What Happens When You Stop
Stopping anxiety medication, particularly SSRIs and SNRIs, can trigger discontinuation syndrome if you reduce your dose too quickly. This isn’t the same as addiction or relapse. It’s your brain readjusting to lower serotonin levels.
Symptoms typically include flu-like achiness, fatigue, headache, sweating, nausea, dizziness, vivid or disturbing dreams, and mood swings including irritability and rebound anxiety. One of the most distinctive symptoms is a sensation often called “brain zaps,” a brief electrical or shock-like feeling in the head that can be startling but isn’t dangerous. These symptoms usually emerge within days of stopping or sharply reducing the medication and can last from a few days to several weeks.

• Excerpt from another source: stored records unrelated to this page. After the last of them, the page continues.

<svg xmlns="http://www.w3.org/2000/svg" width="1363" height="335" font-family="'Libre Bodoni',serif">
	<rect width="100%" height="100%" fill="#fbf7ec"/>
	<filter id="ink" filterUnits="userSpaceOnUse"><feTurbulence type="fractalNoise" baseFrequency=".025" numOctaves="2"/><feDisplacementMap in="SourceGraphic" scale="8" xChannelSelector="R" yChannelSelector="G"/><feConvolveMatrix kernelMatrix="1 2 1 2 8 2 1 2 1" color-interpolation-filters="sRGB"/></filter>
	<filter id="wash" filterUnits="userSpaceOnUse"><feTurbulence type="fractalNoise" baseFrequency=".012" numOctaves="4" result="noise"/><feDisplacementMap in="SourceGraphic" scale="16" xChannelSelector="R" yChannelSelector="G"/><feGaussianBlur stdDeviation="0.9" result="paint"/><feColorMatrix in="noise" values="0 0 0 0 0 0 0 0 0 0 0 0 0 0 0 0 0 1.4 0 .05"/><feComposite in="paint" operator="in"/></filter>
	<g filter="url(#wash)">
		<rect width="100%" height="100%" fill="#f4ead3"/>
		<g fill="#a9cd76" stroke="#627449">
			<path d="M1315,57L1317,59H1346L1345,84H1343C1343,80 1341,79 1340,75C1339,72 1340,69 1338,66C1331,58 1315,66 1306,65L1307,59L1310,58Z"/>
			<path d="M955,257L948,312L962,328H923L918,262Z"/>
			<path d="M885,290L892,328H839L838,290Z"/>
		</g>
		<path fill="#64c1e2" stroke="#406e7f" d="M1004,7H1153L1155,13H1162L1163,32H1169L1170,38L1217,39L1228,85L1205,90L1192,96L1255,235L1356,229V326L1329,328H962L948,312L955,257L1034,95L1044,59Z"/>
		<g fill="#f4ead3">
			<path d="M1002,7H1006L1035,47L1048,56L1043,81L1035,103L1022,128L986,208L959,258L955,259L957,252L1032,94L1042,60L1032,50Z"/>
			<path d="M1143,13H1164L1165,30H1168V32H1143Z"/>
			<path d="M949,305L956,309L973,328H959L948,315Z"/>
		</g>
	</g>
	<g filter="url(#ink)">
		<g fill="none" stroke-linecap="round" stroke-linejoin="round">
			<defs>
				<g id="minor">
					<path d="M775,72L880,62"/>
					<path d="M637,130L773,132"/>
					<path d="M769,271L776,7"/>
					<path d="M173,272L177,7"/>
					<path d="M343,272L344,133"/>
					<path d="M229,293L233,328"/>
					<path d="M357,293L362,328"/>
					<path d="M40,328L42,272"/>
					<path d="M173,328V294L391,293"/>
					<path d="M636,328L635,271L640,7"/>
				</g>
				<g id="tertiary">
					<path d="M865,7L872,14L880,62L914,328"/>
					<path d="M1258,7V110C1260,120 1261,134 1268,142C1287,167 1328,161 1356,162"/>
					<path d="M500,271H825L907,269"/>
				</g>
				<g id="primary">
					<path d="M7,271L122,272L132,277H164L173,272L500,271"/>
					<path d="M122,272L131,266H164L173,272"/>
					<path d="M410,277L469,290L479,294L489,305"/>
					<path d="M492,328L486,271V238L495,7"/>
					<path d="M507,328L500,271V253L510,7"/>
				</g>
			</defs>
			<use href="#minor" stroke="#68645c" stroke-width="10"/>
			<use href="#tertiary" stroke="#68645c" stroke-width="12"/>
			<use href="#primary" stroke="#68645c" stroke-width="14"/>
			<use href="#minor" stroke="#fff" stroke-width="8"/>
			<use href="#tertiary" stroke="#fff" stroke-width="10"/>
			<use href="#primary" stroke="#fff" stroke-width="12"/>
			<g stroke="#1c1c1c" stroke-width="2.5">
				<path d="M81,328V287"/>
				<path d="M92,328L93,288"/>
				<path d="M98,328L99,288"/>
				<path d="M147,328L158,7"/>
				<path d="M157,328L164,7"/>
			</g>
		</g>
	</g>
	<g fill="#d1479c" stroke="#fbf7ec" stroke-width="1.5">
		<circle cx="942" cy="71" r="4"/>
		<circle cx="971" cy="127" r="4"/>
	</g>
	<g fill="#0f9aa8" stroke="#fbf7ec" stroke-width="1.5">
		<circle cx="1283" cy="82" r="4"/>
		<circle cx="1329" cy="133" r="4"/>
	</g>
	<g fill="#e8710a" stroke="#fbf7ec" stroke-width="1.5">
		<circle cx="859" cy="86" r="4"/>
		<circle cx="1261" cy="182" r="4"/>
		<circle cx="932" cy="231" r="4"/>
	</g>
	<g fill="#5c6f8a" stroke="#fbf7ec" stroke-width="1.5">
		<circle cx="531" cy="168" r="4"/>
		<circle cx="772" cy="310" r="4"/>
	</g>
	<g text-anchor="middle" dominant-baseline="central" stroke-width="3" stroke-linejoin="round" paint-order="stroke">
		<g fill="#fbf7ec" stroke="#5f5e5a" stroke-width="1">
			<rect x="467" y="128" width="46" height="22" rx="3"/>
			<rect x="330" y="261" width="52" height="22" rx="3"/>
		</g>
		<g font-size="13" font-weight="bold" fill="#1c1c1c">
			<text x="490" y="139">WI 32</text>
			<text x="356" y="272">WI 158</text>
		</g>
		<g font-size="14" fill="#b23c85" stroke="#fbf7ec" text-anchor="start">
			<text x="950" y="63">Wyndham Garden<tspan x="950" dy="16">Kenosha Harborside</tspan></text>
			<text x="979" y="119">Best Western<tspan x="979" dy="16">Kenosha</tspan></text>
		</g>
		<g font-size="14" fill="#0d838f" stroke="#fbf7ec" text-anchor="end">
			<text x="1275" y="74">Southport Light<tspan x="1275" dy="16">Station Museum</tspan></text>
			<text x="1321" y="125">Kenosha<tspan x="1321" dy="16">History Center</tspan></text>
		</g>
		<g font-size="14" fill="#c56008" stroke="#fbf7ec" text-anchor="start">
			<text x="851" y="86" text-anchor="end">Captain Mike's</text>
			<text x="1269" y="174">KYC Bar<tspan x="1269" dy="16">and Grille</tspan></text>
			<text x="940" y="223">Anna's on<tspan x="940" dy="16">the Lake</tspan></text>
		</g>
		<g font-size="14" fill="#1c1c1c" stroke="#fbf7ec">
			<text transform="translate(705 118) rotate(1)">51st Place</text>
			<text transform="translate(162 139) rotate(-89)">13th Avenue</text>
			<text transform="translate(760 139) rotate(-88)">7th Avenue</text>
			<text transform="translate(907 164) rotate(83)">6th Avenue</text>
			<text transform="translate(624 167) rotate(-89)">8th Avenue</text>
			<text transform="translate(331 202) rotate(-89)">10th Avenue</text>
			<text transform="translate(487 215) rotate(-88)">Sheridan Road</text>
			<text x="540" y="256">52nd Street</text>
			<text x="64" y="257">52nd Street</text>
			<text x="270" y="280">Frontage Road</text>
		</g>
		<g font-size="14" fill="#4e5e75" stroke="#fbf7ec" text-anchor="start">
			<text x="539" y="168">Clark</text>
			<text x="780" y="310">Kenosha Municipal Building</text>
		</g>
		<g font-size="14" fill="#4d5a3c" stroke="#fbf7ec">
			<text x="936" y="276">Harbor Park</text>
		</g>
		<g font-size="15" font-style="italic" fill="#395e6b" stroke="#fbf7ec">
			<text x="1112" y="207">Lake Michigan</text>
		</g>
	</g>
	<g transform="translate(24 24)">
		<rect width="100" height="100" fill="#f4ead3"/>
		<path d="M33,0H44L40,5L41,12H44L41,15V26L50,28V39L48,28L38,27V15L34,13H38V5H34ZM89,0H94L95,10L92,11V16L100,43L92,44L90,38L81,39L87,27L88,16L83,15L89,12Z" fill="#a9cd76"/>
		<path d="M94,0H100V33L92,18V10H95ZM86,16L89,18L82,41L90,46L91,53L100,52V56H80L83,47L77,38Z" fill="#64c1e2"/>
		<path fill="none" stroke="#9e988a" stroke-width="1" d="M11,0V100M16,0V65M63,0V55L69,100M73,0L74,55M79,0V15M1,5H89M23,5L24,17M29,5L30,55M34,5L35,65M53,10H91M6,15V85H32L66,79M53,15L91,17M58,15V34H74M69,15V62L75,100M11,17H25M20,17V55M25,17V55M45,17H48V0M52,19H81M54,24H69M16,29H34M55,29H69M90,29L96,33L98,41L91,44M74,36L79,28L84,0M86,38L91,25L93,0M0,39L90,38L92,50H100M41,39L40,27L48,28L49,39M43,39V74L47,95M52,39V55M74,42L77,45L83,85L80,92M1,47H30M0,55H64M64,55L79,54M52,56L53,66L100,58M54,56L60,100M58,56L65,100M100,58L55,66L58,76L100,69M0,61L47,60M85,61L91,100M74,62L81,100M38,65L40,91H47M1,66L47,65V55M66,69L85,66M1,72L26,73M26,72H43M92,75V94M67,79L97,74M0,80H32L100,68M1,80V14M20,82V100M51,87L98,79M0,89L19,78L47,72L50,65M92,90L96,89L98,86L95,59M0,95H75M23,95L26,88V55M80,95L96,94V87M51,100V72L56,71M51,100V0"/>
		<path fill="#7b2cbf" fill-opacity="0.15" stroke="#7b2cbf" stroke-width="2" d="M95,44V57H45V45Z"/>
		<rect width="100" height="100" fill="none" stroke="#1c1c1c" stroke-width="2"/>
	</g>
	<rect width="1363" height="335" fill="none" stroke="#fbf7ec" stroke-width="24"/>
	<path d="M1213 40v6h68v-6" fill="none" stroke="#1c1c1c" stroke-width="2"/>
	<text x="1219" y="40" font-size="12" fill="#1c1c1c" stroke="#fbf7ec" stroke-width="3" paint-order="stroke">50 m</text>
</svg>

Tapering slowly, under guidance, significantly reduces the chance and severity of discontinuation symptoms. This is one reason you should never stop anxiety medication abruptly.
When Side Effects Fade and When They Don’t
Many of the most common side effects, particularly nausea, drowsiness, and initial nervousness, improve within the first two to four weeks as your body adjusts. Sleep disruption and appetite changes often stabilize in a similar window. If you can tolerate the first few weeks, there’s a good chance these early effects will settle down.
Side effects that tend to persist include sexual dysfunction, weight gain, and (with benzodiazepines) cognitive dulling. These are the ones most likely to affect your quality of life long-term and are worth discussing with your prescriber early rather than waiting to see if they resolve. Adjusting the dose, switching medications, or changing when you take your pill (morning versus evening) can sometimes make a meaningful difference. Sexual side effects, in particular, are a leading reason people stop their medication, so raising the issue early gives you more options.